While the description above has assumed that tomography is acquired by CT, or X-ray scans, it will be understood that embodiments of the present invention comprise finding a shortest backward path using magnetic resonance imaging (MRI) tomography images as well.
Thus, referring back to step 106 of the flow chart, because Hounsfield units are not applicable to MRI images, the physician instead defines ranges of gray scale values (of the MRI intensities in the MRI images) which the path-finding algorithm uses as acceptable voxel values in finding a path from the start point to the termination point. In step 108, the path-finding algorithm assumes that traversable voxels in the path include any voxels having gray scales in the range defined in step 106, and that voxels having gray scale values outside this defined range act as barriers in any path found. Other changes to the description above to accommodate using MRI images rather than X-ray CT images will be apparent to those having ordinary skill in the art, and all such changes are to be considered as comprised within the scope of the present invention.
Although the embodiments described herein mainly address otolaryngology applications, the methods and systems described herein can also be used in other applications, such as in minimally invasive probing of target locations in organs of the abdomen and thorax.

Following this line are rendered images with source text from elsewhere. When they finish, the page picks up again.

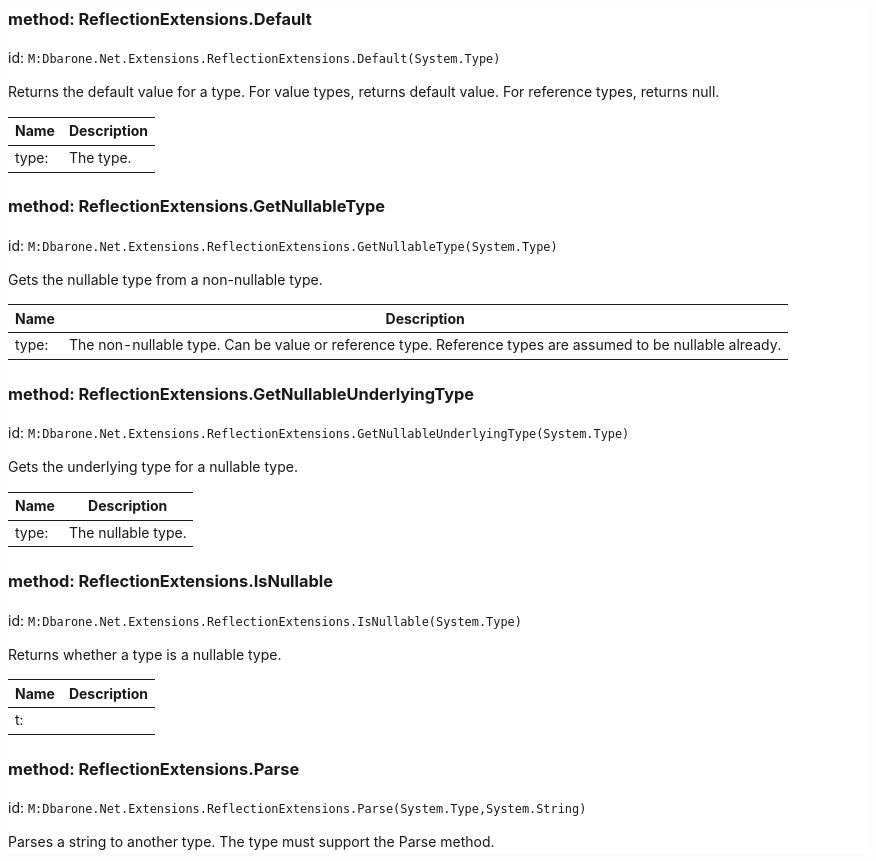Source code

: 

### method: ReflectionExtensions.Default
id: `M:Dbarone.Net.Extensions.ReflectionExtensions.Default(System.Type)`

 Returns the default value for a type. For value types, returns default value. For reference types, returns null. 



|Name | Description |
|-----|------|
|type: |The type.|



### method: ReflectionExtensions.GetNullableType
id: `M:Dbarone.Net.Extensions.ReflectionExtensions.GetNullableType(System.Type)`

 Gets the nullable type from a non-nullable type. 



|Name | Description |
|-----|------|
|type: |The non-nullable type. Can be value or reference type. Reference types are assumed to be nullable already.|



### method: ReflectionExtensions.GetNullableUnderlyingType
id: `M:Dbarone.Net.Extensions.ReflectionExtensions.GetNullableUnderlyingType(System.Type)`

 Gets the underlying type for a nullable type. 



|Name | Description |
|-----|------|
|type: |The nullable type.|



### method: ReflectionExtensions.IsNullable
id: `M:Dbarone.Net.Extensions.ReflectionExtensions.IsNullable(System.Type)`

 Returns whether a type is a nullable type. 



|Name | Description |
|-----|------|
|t: ||



### method: ReflectionExtensions.Parse
id: `M:Dbarone.Net.Extensions.ReflectionExtensions.Parse(System.Type,System.String)`

 Parses a string to another type. The type must support the Parse method. 
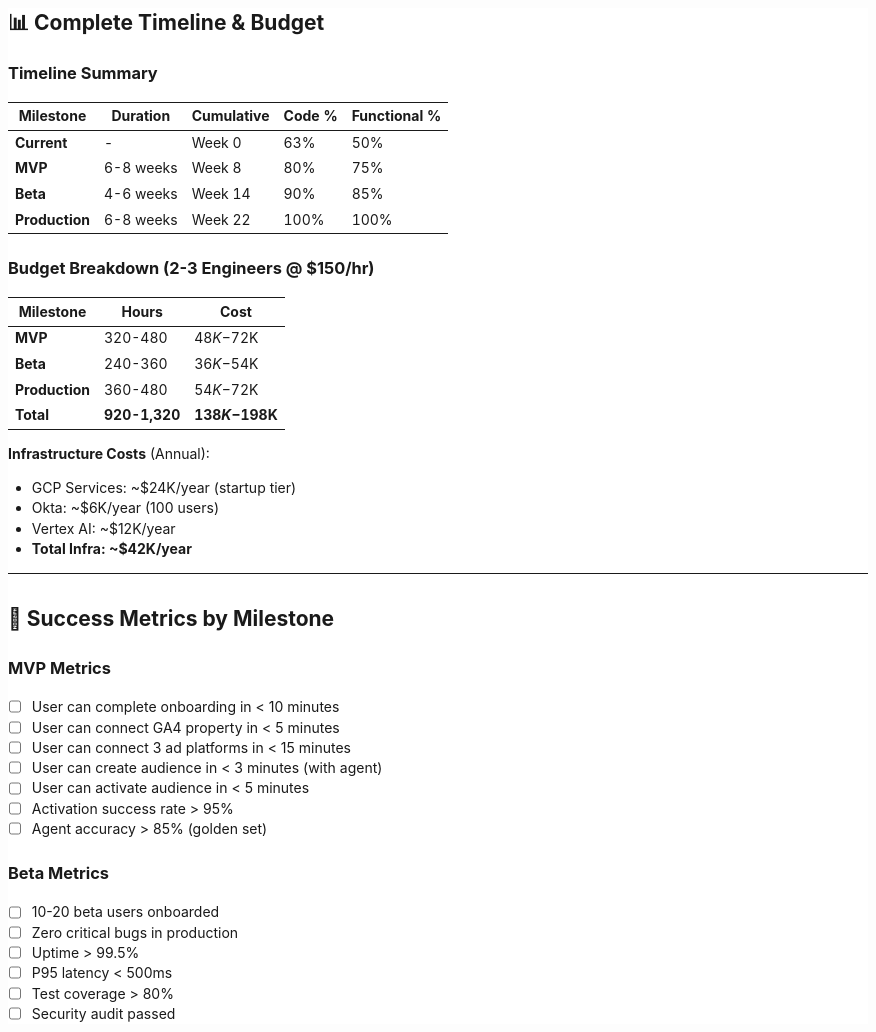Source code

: ## 📊 Complete Timeline & Budget

### Timeline Summary

| Milestone      | Duration  | Cumulative | Code % | Functional % |
| -------------- | --------- | ---------- | ------ | ------------ |
| **Current**    | -         | Week 0     | 63%    | 50%          |
| **MVP**        | 6-8 weeks | Week 8     | 80%    | 75%          |
| **Beta**       | 4-6 weeks | Week 14    | 90%    | 85%          |
| **Production** | 6-8 weeks | Week 22    | 100%   | 100%         |

### Budget Breakdown (2-3 Engineers @ $150/hr)

| Milestone      | Hours         | Cost            |
| -------------- | ------------- | --------------- |
| **MVP**        | 320-480       | $48K-$72K       |
| **Beta**       | 240-360       | $36K-$54K       |
| **Production** | 360-480       | $54K-$72K       |
| **Total**      | **920-1,320** | **$138K-$198K** |

**Infrastructure Costs** (Annual):

- GCP Services: ~$24K/year (startup tier)
- Okta: ~$6K/year (100 users)
- Vertex AI: ~$12K/year
- **Total Infra: ~$42K/year**

---

## 🎯 Success Metrics by Milestone

### MVP Metrics

- [ ] User can complete onboarding in < 10 minutes
- [ ] User can connect GA4 property in < 5 minutes
- [ ] User can connect 3 ad platforms in < 15 minutes
- [ ] User can create audience in < 3 minutes (with agent)
- [ ] User can activate audience in < 5 minutes
- [ ] Activation success rate > 95%
- [ ] Agent accuracy > 85% (golden set)

### Beta Metrics

- [ ] 10-20 beta users onboarded
- [ ] Zero critical bugs in production
- [ ] Uptime > 99.5%
- [ ] P95 latency < 500ms
- [ ] Test coverage > 80%
- [ ] Security audit passed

It will thus be appreciated that the embodiments described above are cited by way of example, and that the present invention is not limited to what has been particularly shown and described hereinabove. Rather, the scope of the present invention includes both combinations and subcombinations of the various features described hereinabove, as well as variations and modifications thereof which would occur to persons skilled in the art upon reading the foregoing description and which are not disclosed in the prior art.